From the entries, copy every line that carries the string "authentication".

::::::::

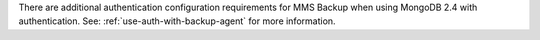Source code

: There are additional authentication configuration requirements for
MMS Backup when using MongoDB 2.4 with authentication.  See:
:ref:`use-auth-with-backup-agent` for more
information.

::::::::

- SOLUTION FOR THIS EXERCISE
: There are additional authentication configuration requirements for
MMS Backup when using MongoDB 2.4 with authentication.  See:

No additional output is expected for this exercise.